* [Required work]:
The whole listing below needs to be duplicated exactly, pictures aside.

* [Data excerpt]:
•••

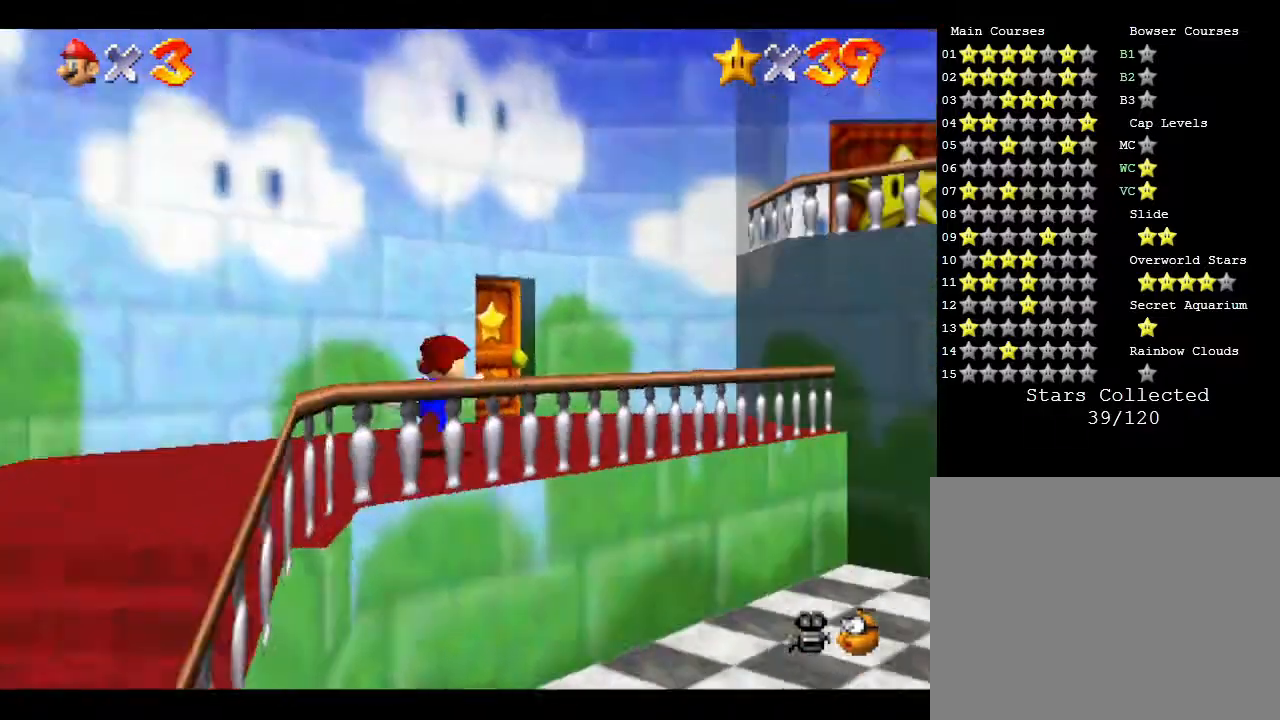
{"buttons": [], "left_stick": "up", "events": [[367, "left_stick", "up"]]}
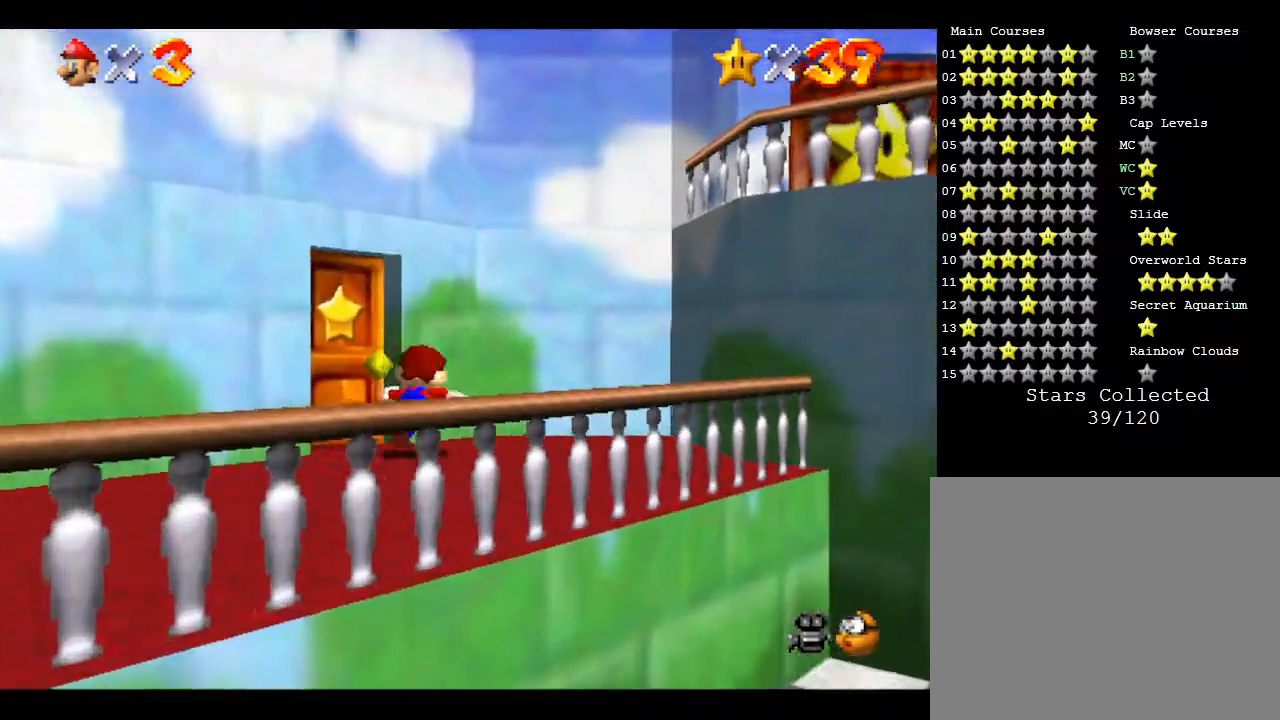
{"buttons": [], "left_stick": "up-left", "events": [[67, "left_stick", "up-left"]]}
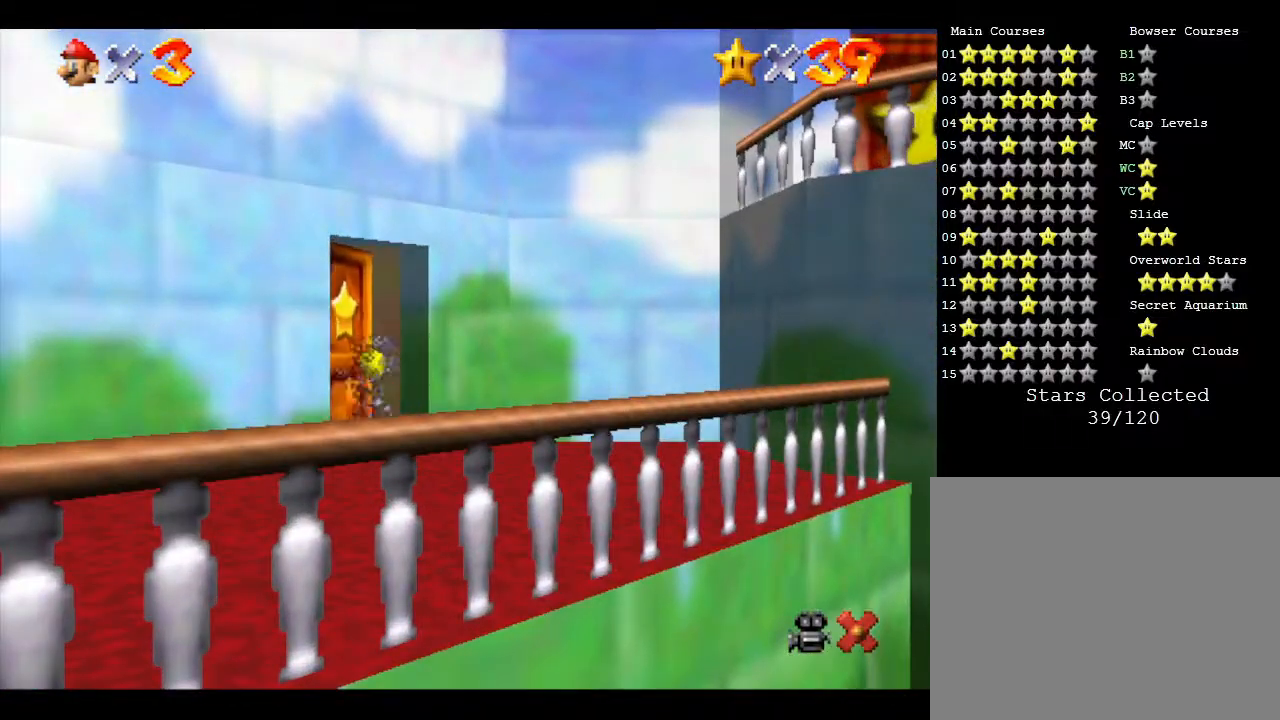
{"buttons": [], "left_stick": "up-left", "events": [[33, "left_stick", "center"], [400, "left_stick", "up-left"]]}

•••

* [Task output]:
{"buttons": [], "left_stick": "up", "events": [[367, "left_stick", "up"]]}
{"buttons": [], "left_stick": "up-left", "events": [[67, "left_stick", "up-left"]]}
{"buttons": [], "left_stick": "up-left", "events": [[33, "left_stick", "center"], [400, "left_stick", "up-left"]]}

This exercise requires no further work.